Тысяча бумажных птиц - страница 28
– У тебя в доме полный раздрай.
– Я сам в полном раздрае. Извини. Тебе сколько сахара?
– Две ложки.
Он размешивает сахар в кофе, ложка тихонько звенит.
– У меня затяжная бессонница. – Джона все-таки предпринимает попытку. – И синдром беспокойных ног. Почти ничего не помогает. Иногда – прикосновения. Массаж…
– Тебе, наверное, одиноко.
– Да.
У нее слишком пристальный, слишком откровенный взгляд. Джона привык к тому, что он всегда сам контролирует ситуацию, но она смотрит так, словно оглаживает его взглядом… Джона судорожно сглатывает комок, вставший в горле.
– Знаешь, – смеется она, – у тебя не особенно хорошо получается.
– Что?
– Соблазнять женщин.
Он вдруг ловит себя на том, что его губы кривятся в ироничной улыбке. Лицу от нее неуютно и странно.
– Женщинам вроде бы нравится, – говорит он. – Когда в них нуждаются.
– Тебе не идет эта роль. Получается неестественно.
Он хочет спросить, с чего бы она вдруг заделалась знатоком человеческих душ, эта худющая, совершенно непривлекательная девчонка, которой явно не хватает любви. Это видно в каждом ее движении, в каждой позе: как она горбится, как сидит, косолапо вывернув ноги носками внутрь. И все же в ее неуклюжести есть что-то искреннее и сокровенное, словно ее хрупкое тело пытается удержать в себе некий крах или триумф.
– А что будет естественно? Может, музыка? – Она берет в руки гитару. – Сыграй что-нибудь.
Лады до неприличия пыльные. Кедровая дека потерта после стольких поездок в автобусах и исполнений на бис.

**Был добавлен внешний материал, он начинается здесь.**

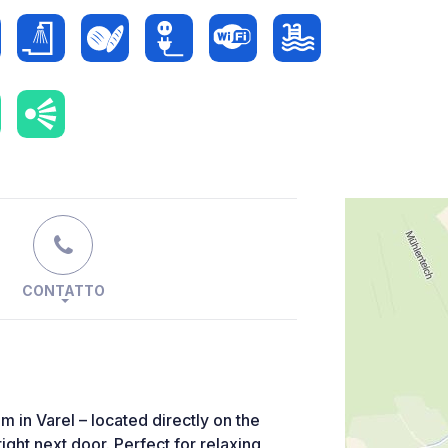
CONTATTO
m in Varel – located directly on the
right next door. Perfect for relaxing,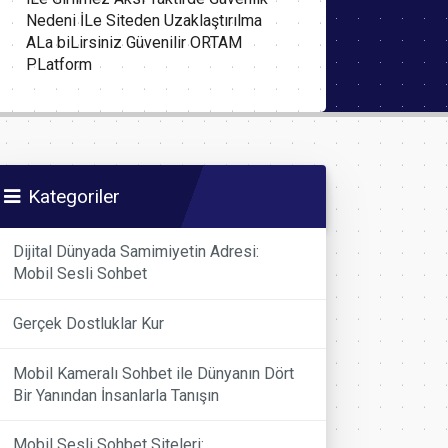
Nedeni İLe Siteden Uzaklaştırılma
ALa biLirsiniz Güvenilir ORTAM
PLatform
Kategoriler
Dijital Dünyada Samimiyetin Adresi:
Mobil Sesli Sohbet
Gerçek Dostluklar Kur
Mobil Kameralı Sohbet ile Dünyanın Dört
Bir Yanından İnsanlarla Tanışın
Mobil Sesli Sohbet Siteleri: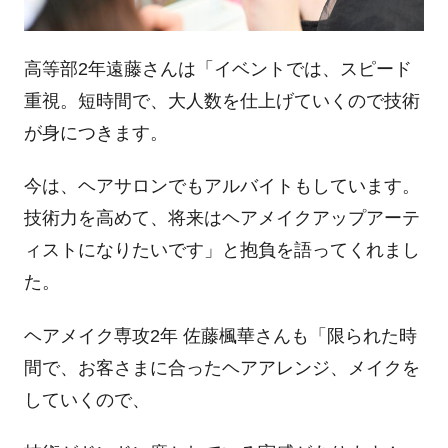
高等部2年遠藤さんは「イベントでは、スピード
重視。短時間で、大人数を仕上げていくので技術
が身につきます。
今は、ヘアサロンでもアルバイトもしています。
技術力を高めて、将来はヘアメイクアップアーテ
ィストになりたいです」と抱負を語ってくれまし
た。
ヘアメイク専攻2年 佐藤楓華さんも「限られた時
間で、お客さまに合ったヘアアレンジ、メイクを
していくので、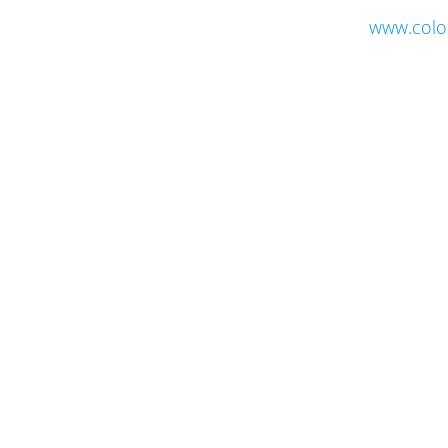
www.colo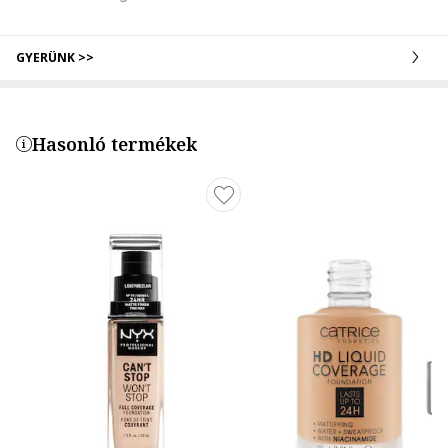
GYERÜNK >>
Hasonló termékek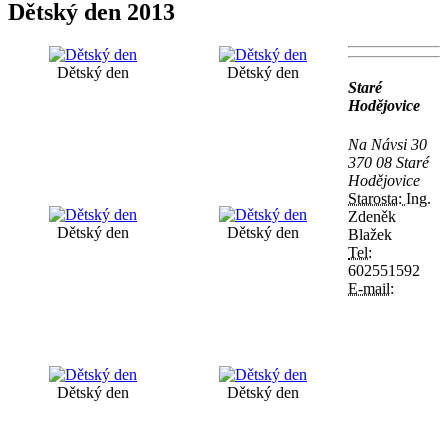
Dětský den 2013
Dětský den
Dětský den
Staré
Hodějovice
Na Návsi 30
370 08 Staré
Hodějovice
Starosta:
Ing.
Zdeněk
Dětský den
Dětský den
Blažek
Tel:
602551592
E-mail:
Dětský den
Dětský den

Джона чешет ключицу. Его футболка задирается вверх, выставляя напоказ рыхлый живот.
– Она не настроена.
В последний раз он прикасался к гитаре еще до похорон. Хлоя не оставляет попыток вручить ему инструмент; возможно, его билет к ночи секса.
Он неохотно берет гитару и садится на диван. Хлое приходится подвинуться, чтобы освободить ему место. Настраивая гитару, он с удивлением понимает, что в этом есть некое утешение: такой знакомый, такой родной вес, давящий на колено, струны, которые подчиняются его пальцам – или не подчиняются, если не в настроении, – изгиб деки, как будто специально заточенный под сгиб его локтя. Нерешительно, словно с опаской Джона начинает перебирать струны. Пальцы как деревянные, но звук отдается вибрацией в животе, аккорды возникают из пустоты, словно призраки старых друзей. Они складываются в мелодию одной из его песен, но он просто играет, без слов. В песне рассказывается о том, как Одри рыщет по букинистическим лавкам в Саут-Бэнке. Для припева Джона позаимствовал строки из Эмили Дикинсон[16]: Надежда – крылатая птаха… Поет свою песню без слов… и петь не устает. И петь не устает. Его пальцы скользят по ладам. Он потерялся в мелодических контрапунктах, разнородных ритмах, небрежных долях.
Джона прекращает играть. В его глазах стоят слезы.
Она смотрит на него в упор. В ее глазах – синева и печаль.
– Да, хотя бы играть ты умеешь.
Она наклоняется к нему, вытирает слезы с его щек, потом замирает, как будто пробуя на вкус расстояние между его и своими губами. Первый поцелуй получается странным, неловким; их губы только слегка задевают друг друга. Все так зыбко, что Джона даже не уверен, что ему не почудилось.
Второй поцелуй не дает усомниться в своей реальности. Непреодолимое расстояние между двумя незнакомцами вдруг сокращается, его язык исследует изнанку ее щеки. Утешительное прикосновение. Он раздевает ее, открывая для себя ее белый прохладный живот, ее плоскую грудь, в которой есть некая трогательная наивность.